In his recent law review article about Jeffrey Dahmer and the insanity defense, Marquette University Law School Assistant Professor Gregory J. O’Meara, S.J. cited Thomas Aquinas, William Shakespeare, and philosophers Jacques Derrida and Michel Foucault – along with the police blotter and courtroom transcripts.
O’Meara and ADA Carole White second-chaired former Milwaukee County District Attorney E. Michael McCann in the 1992 prosecution of Milwaukee’s most infamous case, State v. Dahmer.
After Dahmer’s arrest for the gruesome murders of 16, a legal commentator observed, “If Dahmer isn’t crazy, who is?”

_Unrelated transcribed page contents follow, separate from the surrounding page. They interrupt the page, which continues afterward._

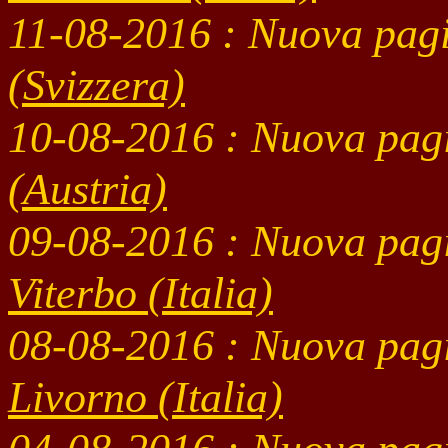
11-08-2016 : Nuova pag
(Svizzera)
10-08-2016 : Nuova pag
(Austria)
09-08-2016 : Nuova pag
Viterbo
(Italia)
08-08-2016 : Nuova pag
Livorno
(Italia)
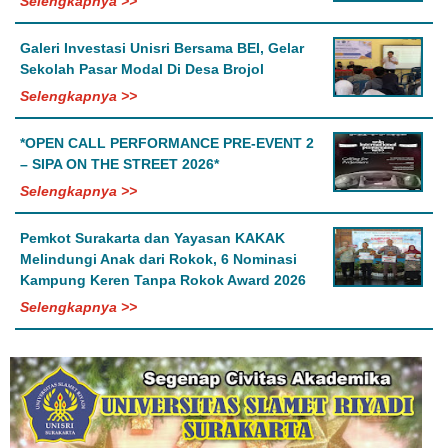
Selengkapnya >>
Galeri Investasi Unisri Bersama BEI, Gelar
Sekolah Pasar Modal Di Desa Brojol
Selengkapnya >>
*OPEN CALL PERFORMANCE PRE-EVENT 2
– SIPA ON THE STREET 2026*
Selengkapnya >>
Pemkot Surakarta dan Yayasan KAKAK
Melindungi Anak dari Rokok, 6 Nominasi
Kampung Keren Tanpa Rokok Award 2026
Selengkapnya >>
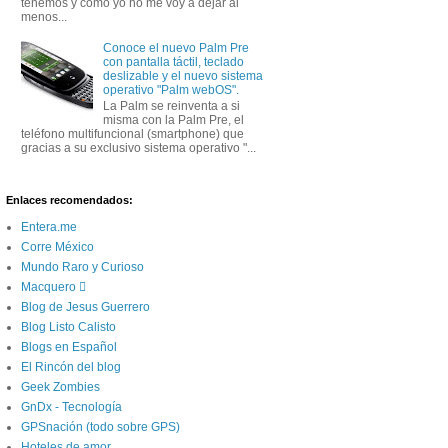
tenemos y como yo no me voy a dejar al
menos...
Conoce el nuevo Palm Pre
con pantalla táctil, teclado
deslizable y el nuevo sistema
operativo "Palm webOS".
La Palm se reinventa a si
misma con la Palm Pre, el
teléfono multifuncional (smartphone) que
gracias a su exclusivo sistema operativo "...
Enlaces recomendados:
Entera.me
Corre México
Mundo Raro y Curioso
Macquero 
Blog de Jesus Guerrero
Blog Listo Calisto
Blogs en Español
El Rincón del blog
Geek Zombies
GnDx - Tecnología
GPSnación (todo sobre GPS)
Hoteles de amor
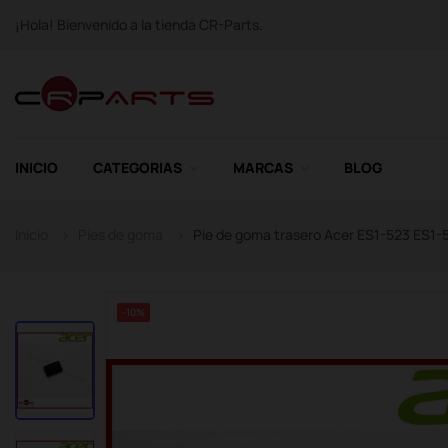
¡Hola! Bienvenido a la tienda CR-Parts.
INICIO
CATEGORIAS
MARCAS
BLOG
Inicio
Pies de goma
Pie de goma trasero Acer ES1-523 ES1
-10%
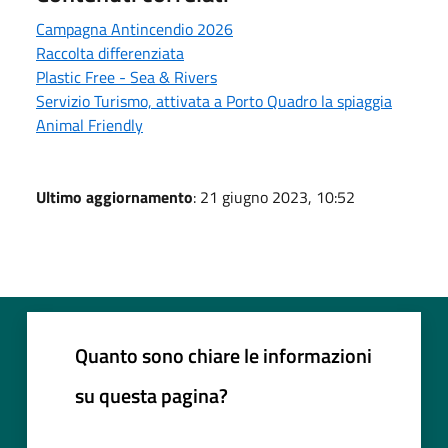
Campagna Antincendio 2026
Raccolta differenziata
Plastic Free - Sea & Rivers
Servizio Turismo, attivata a Porto Quadro la spiaggia
Animal Friendly
Ultimo aggiornamento
: 21 giugno 2023, 10:52
Quanto sono chiare le informazioni
su questa pagina?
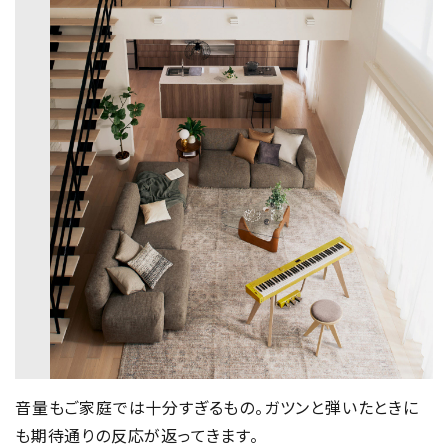
音量もご家庭では十分すぎるもの。ガツンと弾いたときに
も期待通りの反応が返ってきます。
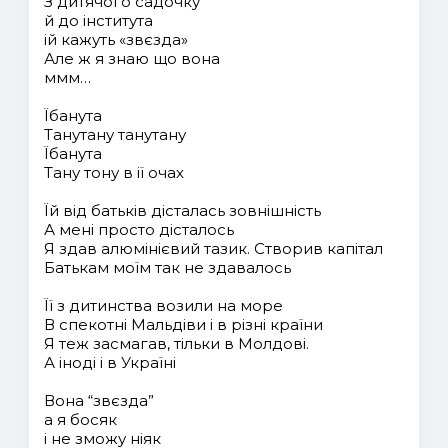
З дитячого садочку
й до інститута
ій кажуть «звєзда»
Але ж я знаю що вона
ммм…
Їбанута
Танутану танутану
Їбанута
Тану тону в ії очах
Їй від батьків дісталась зовнішність
А мені просто дісталось
Я здав алюмінієвий тазик. Створив капітал
Батькам моїм так не здавалось
Її з дитинства возили на море
В спекотні Мальдіви і в різні країни
Я теж засмагав, тільки в Молдові.
А іноді і в Україні
Вона “звєзда”
а я босяк
і не зможу ніяк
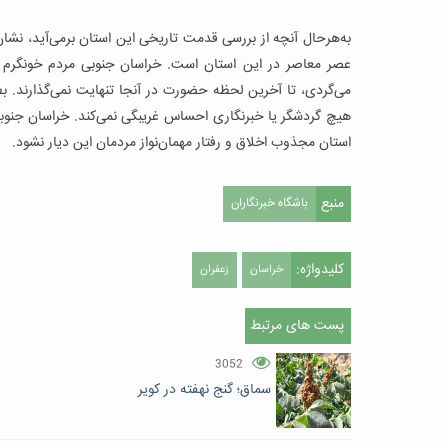
به‌هرحال آنچه از بررسی قدمت تاریخی این استان برمی‌آید، نشا
عصر معاصر در این استان است. خراسان جنوبی مردم خونگرم و مه
می‌گردی، تا آخرین لحظه حضورت در آنجا تنهایت نمی‌گذارند. بط
هیچ گردشگر یا خبرنگاری احساس غریبگی نمی‌کند. خراسان جنوب
استان مجذوب اخلاق و رفتار مهمان‌نواز مردمان این دیار نشود.
منبع
باشگاه خبرنگاران
کلیدواژه:
خراسان
زعفران
پست های مرتبط
3052
سماق؛ گنج نهفته در کویر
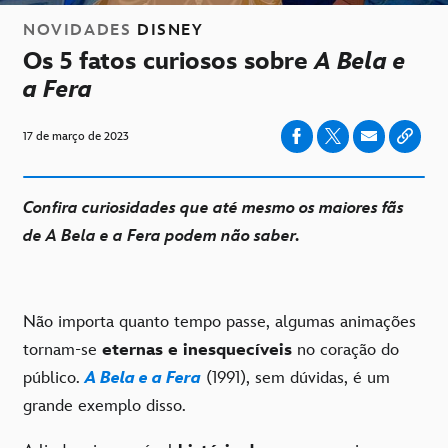
NOVIDADES
DISNEY
Os 5 fatos curiosos sobre
A Bela e
a Fera
17 de março de 2023
Confira curiosidades que até mesmo os maiores fãs
de
A Bela e a Fera
podem não saber.
Não importa quanto tempo passe, algumas animações
tornam-se
eternas e inesquecíveis
no coração do
público.
A Bela e a Fera
(1991), sem dúvidas, é um
grande exemplo disso.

The defense made a compelling case to that effect. But the prosecution team successfully argued that the unusual sexual triggers underlying Dahmer’s actions did not exonerate him, in light of his meticulous planning.
After two weeks of trial, the jury agreed with the State.

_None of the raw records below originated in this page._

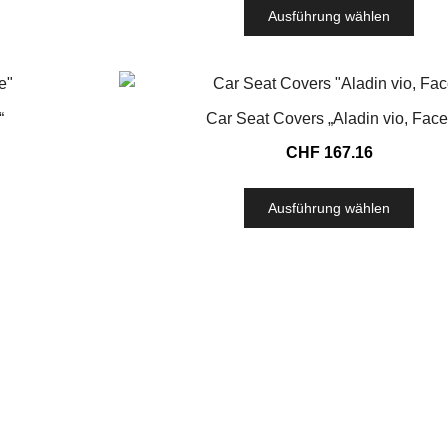
Ausführung wählen
“
Car Seat Covers „Aladin vio, Face
CHF
167.16
Ausführung wählen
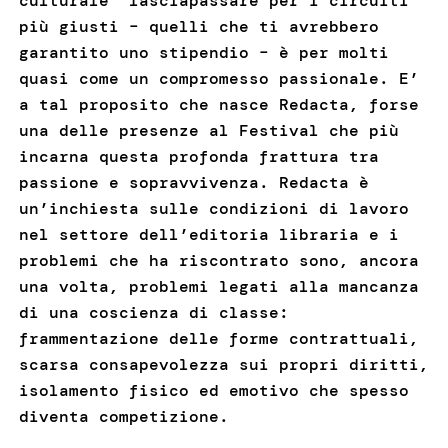
culturale” lasciapassare per i circuiti
più giusti – quelli che ti avrebbero
garantito uno stipendio – è per molti
quasi come un compromesso passionale. E’
a tal proposito che nasce Redacta, forse
una delle presenze al Festival che più
incarna questa profonda frattura tra
passione e sopravvivenza. Redacta è
un’inchiesta sulle condizioni di lavoro
nel settore dell’editoria libraria e i
problemi che ha riscontrato sono, ancora
una volta, problemi legati alla mancanza
di una coscienza di classe:
frammentazione delle forme contrattuali,
scarsa consapevolezza sui propri diritti,
isolamento fisico ed emotivo che spesso
diventa competizione.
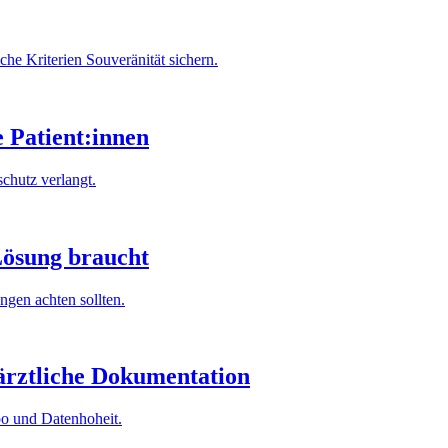
 Kriterien Souveränität sichern.
 Patient:innen
schutz verlangt.
Lösung braucht
ngen achten sollten.
 ärztliche Dokumentation
po und Datenhoheit.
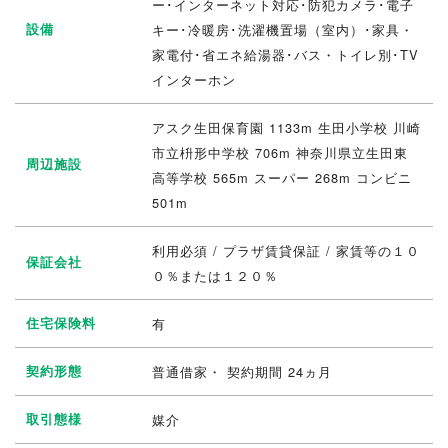
ー･インターネット対応･防犯カメラ･電子
設備
キー･冷暖房･洗濯機置場（室内）･家具・
家電付･省エネ給湯器･バス・トイレ別･TV
インターホン
アスク生田保育園 1133m 生田小学校 川崎
市立枡形中学校 706m 神奈川県立生田東
周辺施設
高等学校 565m スーパー 268m コンビニ
501m
利用必須 / プラザ賃貸保証 / 家賃等の１０
保証会社
０％または１２０％
住宅保険料
有
契約形態
普通借家・ 契約期間 24ヵ月
取引態様
媒介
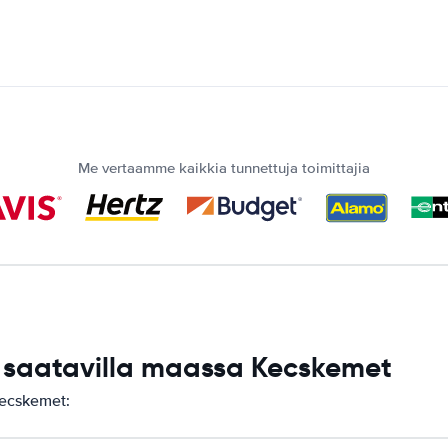
Me vertaamme kaikkia tunnettuja toimittajia
saatavilla maassa Kecskemet
Kecskemet:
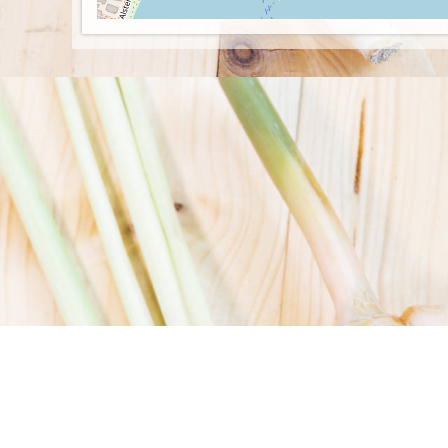
© 2026 Mr. Hang
Allergene
Bonuspunkte
Impressum
Datenschutz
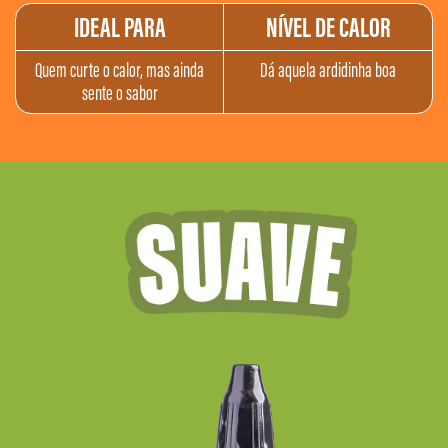
IDEAL
PARA
NÍVEL DE CALOR
Quem curte o calor, mas ainda
Dá aquela ardidinha boa
sente o sabor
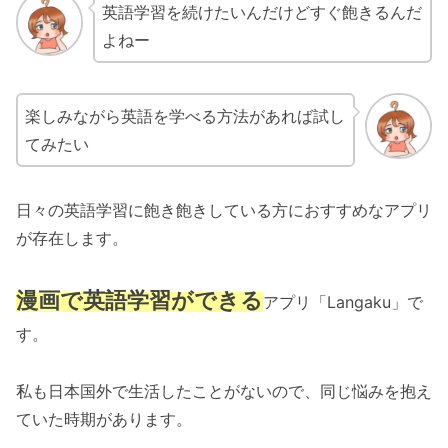
英語学習を続けたいんだけどすぐ飽きるんだ
よねー
楽しみながら英語を学べる方法があれば試し
てみたい
日々の英語学習に飽き飽きしている方におすすめなアプリ
が存在します。
漫画で英語学習ができる
アプリ「Langaku」で
す。
私も日本国外で生活したことがないので、同じ悩みを抱え
ていた時期があります。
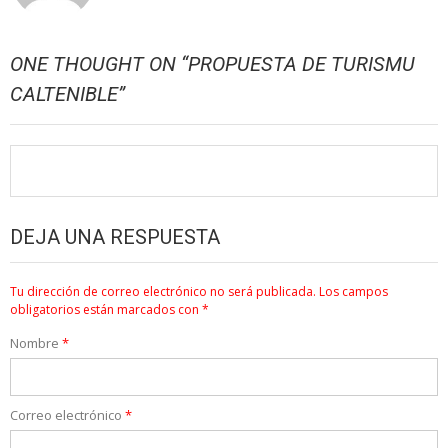
ONE THOUGHT ON “
PROPUESTA DE TURISMU
CALTENIBLE
”
DEJA UNA RESPUESTA
Tu dirección de correo electrónico no será publicada.
Los campos
obligatorios están marcados con
*
Nombre
*
Correo electrónico
*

Later that year, O’Meara left the D.A.’s office to enter the Society of Jesus, the largest religious order within the Roman Catholic Church. While studying theology, he served as an expert witness for the defense on the issue of prosecutorial misconduct in State of Oklahoma v. Terry Nichols. The prosecution was dismissed by the trial court and overturned on appeal.
Nichols did not receive the death penalty.
After ordination, he joined the Marquette Law faculty. The Jesuits are a teaching order; plus, he’s had prior experience in academia and believes his talents are best-utilized there.
Almost 18 years after Dahmer, O’Meara still ponders Dahmer’s motivations and the insanity defense in modern-day criminal law, and wants others to think critically about it, and the law generally. He says, “Part of the Jesuit tradition asks of students is to hold in tension, and integrate where possible, the medieval synthesis with the condition of post-modern man.
That’s what I try to do in my teaching.”
O’Meara, who teaches criminal law, evidence, ethics and contemporary legal theory, has received the Ghiardi Award for teaching excellence twice during his eight-year tenure at Marquette, in addition to working on numerous educational and bar-related committees. Most recently, he became chair of the Criminal Law Section of the State Bar of Wisconsin.
He also wants students to see law as a profession that serves society and makes the world better. This, too, is part of the Jesuit tradition: to reflect upon what is happening in your daily experience, and to find God in all things.